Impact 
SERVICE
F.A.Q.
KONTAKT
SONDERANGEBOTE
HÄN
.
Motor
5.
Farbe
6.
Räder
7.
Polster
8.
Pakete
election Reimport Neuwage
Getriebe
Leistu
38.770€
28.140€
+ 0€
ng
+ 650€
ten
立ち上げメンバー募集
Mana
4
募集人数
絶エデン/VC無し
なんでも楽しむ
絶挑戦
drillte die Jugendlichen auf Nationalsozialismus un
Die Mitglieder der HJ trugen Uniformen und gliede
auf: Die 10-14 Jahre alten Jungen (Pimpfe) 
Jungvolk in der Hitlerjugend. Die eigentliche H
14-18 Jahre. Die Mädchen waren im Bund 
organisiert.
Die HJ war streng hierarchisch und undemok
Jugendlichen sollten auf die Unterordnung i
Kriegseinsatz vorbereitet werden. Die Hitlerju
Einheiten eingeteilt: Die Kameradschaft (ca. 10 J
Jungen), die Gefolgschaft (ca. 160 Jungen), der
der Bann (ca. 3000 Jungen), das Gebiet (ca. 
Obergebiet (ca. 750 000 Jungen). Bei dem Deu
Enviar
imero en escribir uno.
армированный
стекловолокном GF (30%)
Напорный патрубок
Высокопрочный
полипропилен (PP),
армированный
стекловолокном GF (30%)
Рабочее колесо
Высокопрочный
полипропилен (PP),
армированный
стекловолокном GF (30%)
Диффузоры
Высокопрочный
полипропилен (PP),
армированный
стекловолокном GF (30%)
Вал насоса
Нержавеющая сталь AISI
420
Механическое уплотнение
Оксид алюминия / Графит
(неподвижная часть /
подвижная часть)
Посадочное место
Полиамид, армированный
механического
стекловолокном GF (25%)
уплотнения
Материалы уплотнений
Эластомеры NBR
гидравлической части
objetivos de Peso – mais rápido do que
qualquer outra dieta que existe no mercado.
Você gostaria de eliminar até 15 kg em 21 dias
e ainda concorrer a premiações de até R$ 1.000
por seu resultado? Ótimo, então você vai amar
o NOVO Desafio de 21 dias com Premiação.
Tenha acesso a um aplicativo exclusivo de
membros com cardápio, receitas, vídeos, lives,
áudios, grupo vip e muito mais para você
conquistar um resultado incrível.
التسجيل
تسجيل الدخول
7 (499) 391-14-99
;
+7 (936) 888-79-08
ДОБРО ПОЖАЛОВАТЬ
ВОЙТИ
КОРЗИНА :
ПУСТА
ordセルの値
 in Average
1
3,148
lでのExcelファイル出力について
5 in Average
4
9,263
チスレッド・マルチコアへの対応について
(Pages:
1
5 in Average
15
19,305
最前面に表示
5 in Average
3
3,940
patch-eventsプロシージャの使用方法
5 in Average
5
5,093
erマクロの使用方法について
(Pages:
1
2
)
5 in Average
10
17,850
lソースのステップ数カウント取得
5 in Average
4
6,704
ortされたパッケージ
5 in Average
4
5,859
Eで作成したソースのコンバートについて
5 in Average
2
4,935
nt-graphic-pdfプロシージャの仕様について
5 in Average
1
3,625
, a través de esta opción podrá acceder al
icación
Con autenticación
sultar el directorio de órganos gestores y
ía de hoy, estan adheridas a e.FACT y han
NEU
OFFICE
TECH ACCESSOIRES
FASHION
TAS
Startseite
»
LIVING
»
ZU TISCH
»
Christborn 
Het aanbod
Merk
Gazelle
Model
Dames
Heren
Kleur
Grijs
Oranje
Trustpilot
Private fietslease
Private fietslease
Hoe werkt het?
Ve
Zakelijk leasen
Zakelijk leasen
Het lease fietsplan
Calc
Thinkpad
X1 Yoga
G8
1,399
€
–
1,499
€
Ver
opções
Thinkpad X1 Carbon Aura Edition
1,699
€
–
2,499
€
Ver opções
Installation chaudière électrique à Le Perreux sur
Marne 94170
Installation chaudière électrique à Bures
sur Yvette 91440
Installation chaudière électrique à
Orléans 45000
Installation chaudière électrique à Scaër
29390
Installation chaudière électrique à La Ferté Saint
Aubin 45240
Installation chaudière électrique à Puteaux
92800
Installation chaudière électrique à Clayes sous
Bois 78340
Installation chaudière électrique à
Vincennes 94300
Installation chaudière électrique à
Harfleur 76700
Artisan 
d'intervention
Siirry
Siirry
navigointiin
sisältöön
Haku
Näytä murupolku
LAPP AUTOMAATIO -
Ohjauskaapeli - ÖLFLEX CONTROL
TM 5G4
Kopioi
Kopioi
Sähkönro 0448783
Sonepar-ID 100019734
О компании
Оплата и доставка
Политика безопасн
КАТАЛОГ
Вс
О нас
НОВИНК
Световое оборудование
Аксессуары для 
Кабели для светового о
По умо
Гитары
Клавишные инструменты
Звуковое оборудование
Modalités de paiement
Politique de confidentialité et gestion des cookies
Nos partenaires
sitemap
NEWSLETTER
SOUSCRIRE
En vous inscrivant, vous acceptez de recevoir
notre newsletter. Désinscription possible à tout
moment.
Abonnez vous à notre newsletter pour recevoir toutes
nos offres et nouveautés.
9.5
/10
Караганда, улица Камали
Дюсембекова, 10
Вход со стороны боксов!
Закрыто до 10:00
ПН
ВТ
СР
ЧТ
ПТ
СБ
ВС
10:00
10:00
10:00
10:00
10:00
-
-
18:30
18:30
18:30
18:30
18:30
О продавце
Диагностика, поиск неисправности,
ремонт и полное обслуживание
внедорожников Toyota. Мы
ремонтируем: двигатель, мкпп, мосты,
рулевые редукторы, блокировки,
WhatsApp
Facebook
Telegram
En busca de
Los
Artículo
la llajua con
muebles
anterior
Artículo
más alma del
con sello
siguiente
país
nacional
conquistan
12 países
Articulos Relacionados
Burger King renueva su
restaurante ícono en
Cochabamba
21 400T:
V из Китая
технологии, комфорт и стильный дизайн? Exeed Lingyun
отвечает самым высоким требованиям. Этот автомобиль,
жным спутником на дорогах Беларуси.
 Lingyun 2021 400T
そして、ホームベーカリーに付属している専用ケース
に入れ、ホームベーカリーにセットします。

*What this task involves:* Your answer should be each line of the data that contains the word "Jahre", copied as it stands.

*Task answer:*
auf: Die 10-14 Jahre alten Jungen (Pimpfe) 
14-18 Jahre. Die Mädchen waren im Bund 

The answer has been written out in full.